DSK, la malédiction
L’ancien patron du FMI avait retrouvé
une autre vie professionnelle et une forme de sérénité, mais son
association avec un financier endetté, Thierry Leyne, a tourné au drame
et à la faillite. Alors que va être jugée l’ »affaire du Carlton », le
voici de nouveau dans la tourmente. Pour avoir, une fois de plus, fait
preuve d’une grande légèreté.
Pour l’instant, je stabilise le
bordel. » A quelques semaines du procès dit « du Carlton de Lille », où
il est mis en examen pour » proxénétisme aggravé en réunion »,
Dominique Strauss-Kahn n’a guère le temps de profiter de son riad à
Marrakech, embelli par de longs travaux. Depuis le 23 octobre, jour du
suicide de son associé Thierry Leyne, il cavale partout.
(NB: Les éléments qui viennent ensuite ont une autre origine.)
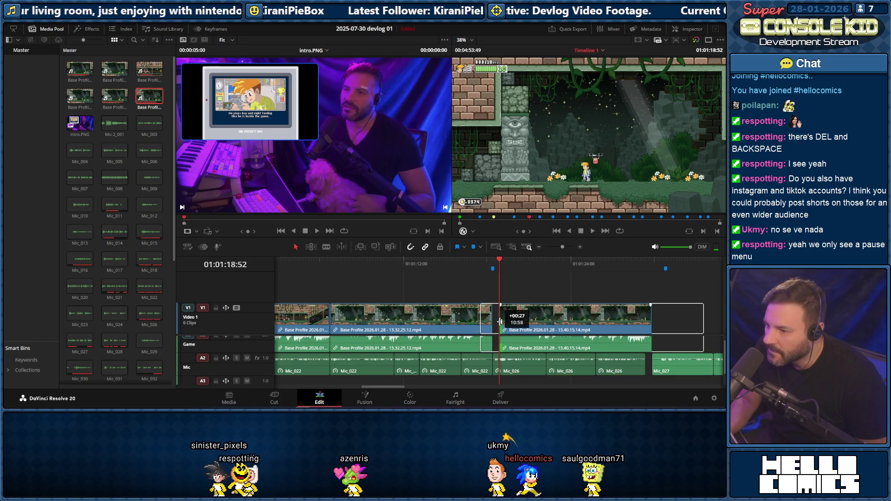
pyautogui.moveTo(516, 321); pyautogui.dragTo(513, 321)
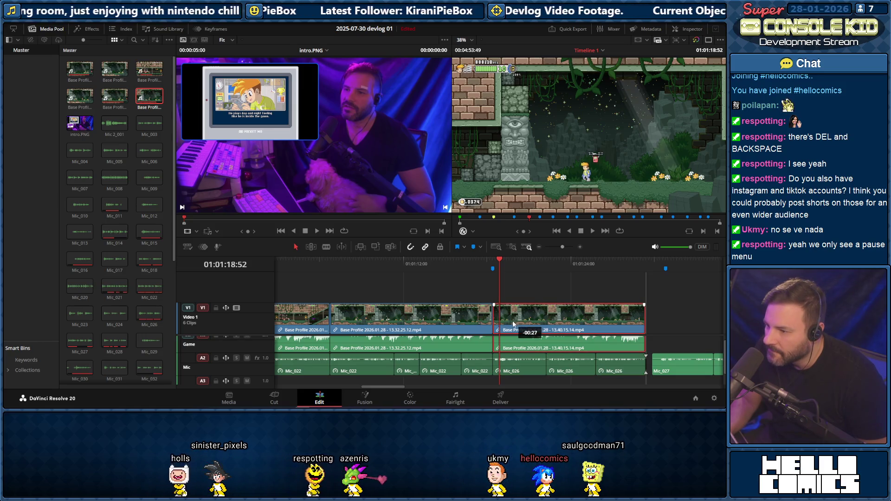
pyautogui.press('space')
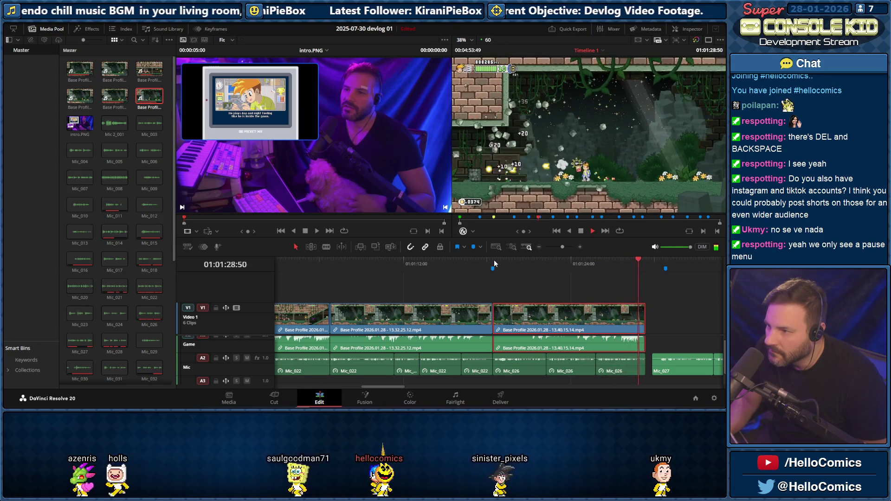
pyautogui.press('space')
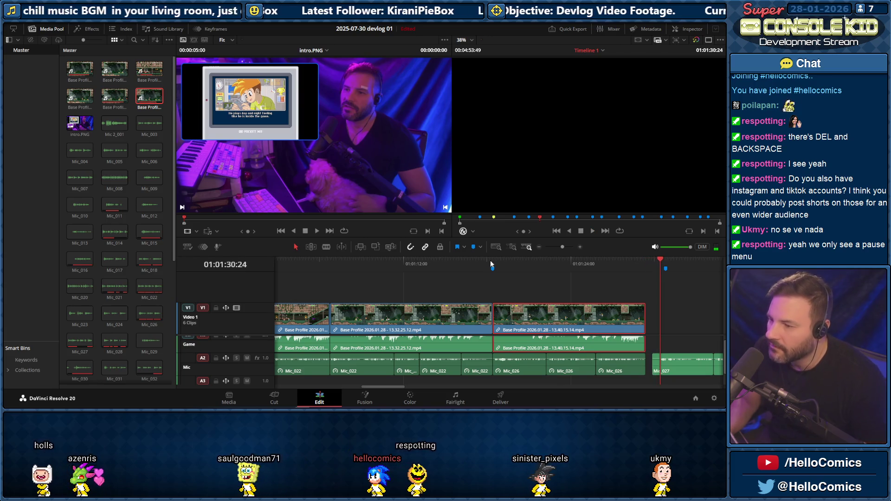
# Scrub through the last gameplay clip and replay it to check the alignment
pyautogui.click(582, 263)
pyautogui.moveTo(582, 263); pyautogui.dragTo(617, 265)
De Tel-Aviv au
Luxembourg, en passant par Genève, l’ancien directeur général du FMI
fait le tour des filiales de Leyne Strauss-Kahn & Partners (LSK),
leur société commune, qui a fait faillite le 7 novembre. DSK en était
actionnaire et président du conseil d’administration. En première ligne,
il prend la parole, le 30 octobre, dans une interview au quotidien
français Le Parisien, calibrée au millimètre. « Je précise que j’étais
président non exécutif de LSK », se défend-il, anticipant sûrement les
ennuis à venir. Depuis, silence radio. Ainsi, sollicité par Le
Vif/L’Express, il n’a pas souhaité s’exprimer.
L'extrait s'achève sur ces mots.